The cost of your VoIP solution, inclusive of network bandwidth, will be determined by the relationship between the network capacity and the volume of the voice data packets traveling through it. Basically, the more calls you need to make simultaneously, and the higher the sound quality of those calls, the more network capacity you will need for VoIP. And, of course, the bigger the network capacity, the more it will cost.
Most VoIP solution providers use a test process to determine the call quality that you want in your business. It’s called the Mean Opinion Score (MOS) test. In a MOS test, you rate call quality on a scale of 1-5, with 5 being excellent quality and a 1 representing the kind of call quality you get when you climb to the top of K2 and dial Nigeria on a 1994 model cell phone. Call quality is based on a number of different technical aspects of your network and VoIP solution, but the “Codec” – the software algorithm that transposes your voice into digital data - is critical. Simply, the higher the sound quality produced by the codec, the more bandwidth it will use. For example, the G.711 codec, which might produce a call of 4.0 MOS quality, might use 80 kilobits per second (Kbps) on the network. In contrast, a G.729 codec, which produces a call with a 3.0 MOS quality, might use just 25 Kbps.
What does this mean to us in terms of costs? Think of it like this: If you knew that your business had a peak call volume of 100 simultaneous conversations, you would need at least 8,000 Kbps of network bandwidth to handle your call data packet traffic using the G.711 codec. That’s 100 calls X 80 Kbps. If you used the G.729 codec, you could make do with 2500 Kbps. The difference in cost for the higher bandwidth could be significant. Yet, it might be completely justified. If your business sells high-ticket products to demanding customers, you might want to pay extra for that higher MOS quality.
The network hardware also has to match your call volume/quality parameters for the complete VoIP solution to work as envisioned.

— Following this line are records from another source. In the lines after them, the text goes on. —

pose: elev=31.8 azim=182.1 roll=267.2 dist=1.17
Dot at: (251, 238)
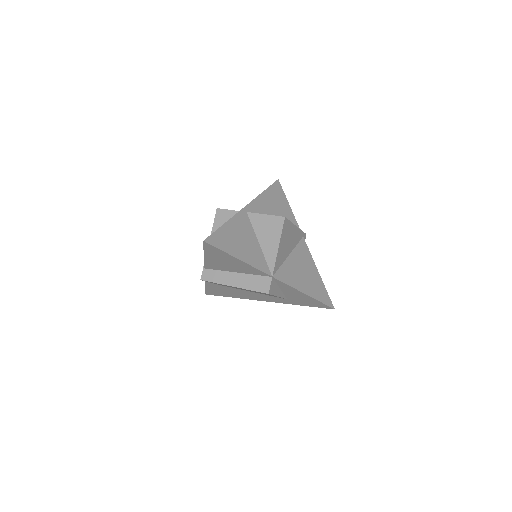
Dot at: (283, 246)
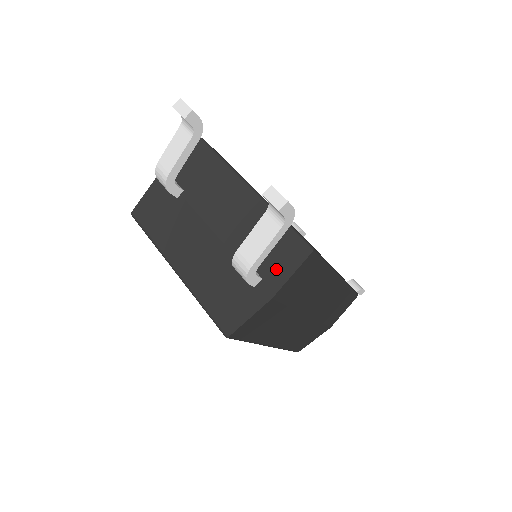
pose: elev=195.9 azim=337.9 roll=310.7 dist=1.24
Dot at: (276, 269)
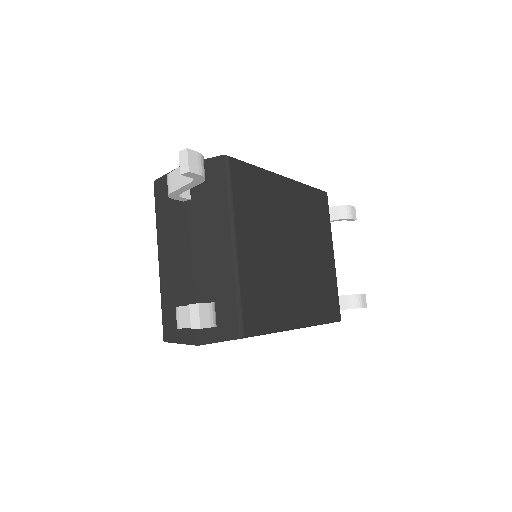
Dot at: (211, 328)
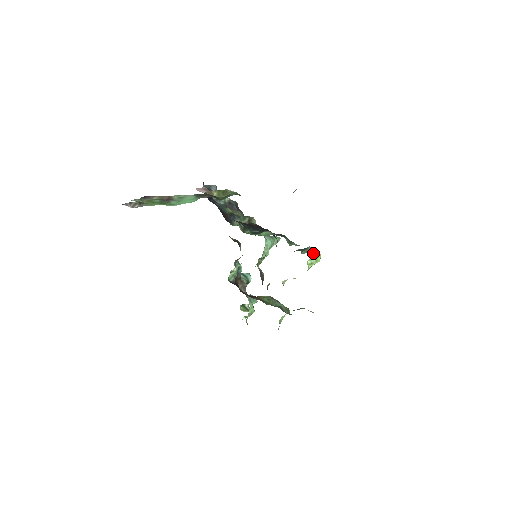
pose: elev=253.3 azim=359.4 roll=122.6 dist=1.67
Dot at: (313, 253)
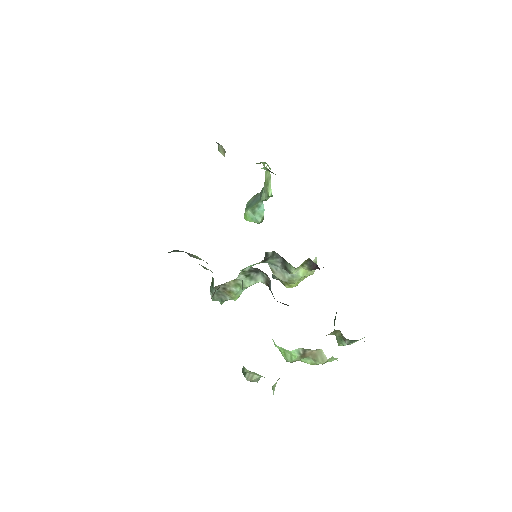
Dot at: occluded
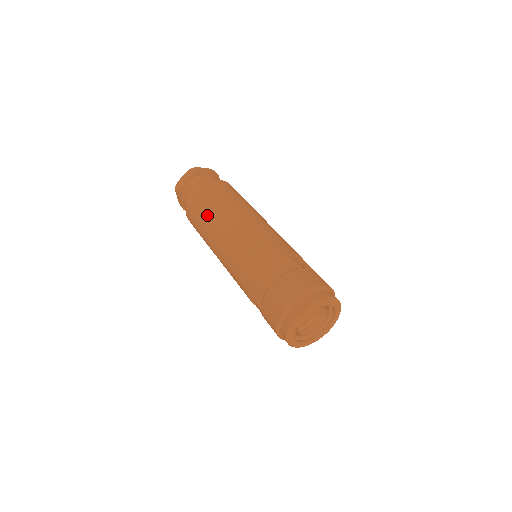
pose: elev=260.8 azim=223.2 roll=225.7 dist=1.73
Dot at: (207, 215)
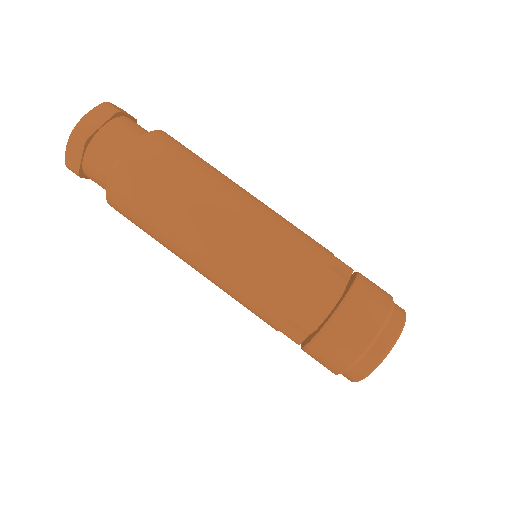
Dot at: (180, 189)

In some cases, outsourcing certain components, such as with a cloud-based PBX, might be a cost-effective way to go. Then, there’s growth and planned overage capacity. Few business phone systems are static. They tend to grow, especially if the business is adding “Unified Communication” features, such as built-in digital faxes and real-time chat, and so forth. There should be some overhead to grow, in terms of bandwidth. In addition, it makes sense to have headroom for bursts in volume. You might have a day where your company is doing 120 calls at a time. It would be great if call quality didn’t suffer because of a spike in activity. You can’t plan for every contingency, but having some breathing room usually makes good business sense.
VoIP capacity planning is simple to understand but tricky to do right. A knowledgeable VoIP advisor can help you determine a financially optimal path to enjoying the business benefits of VoIP on your terms.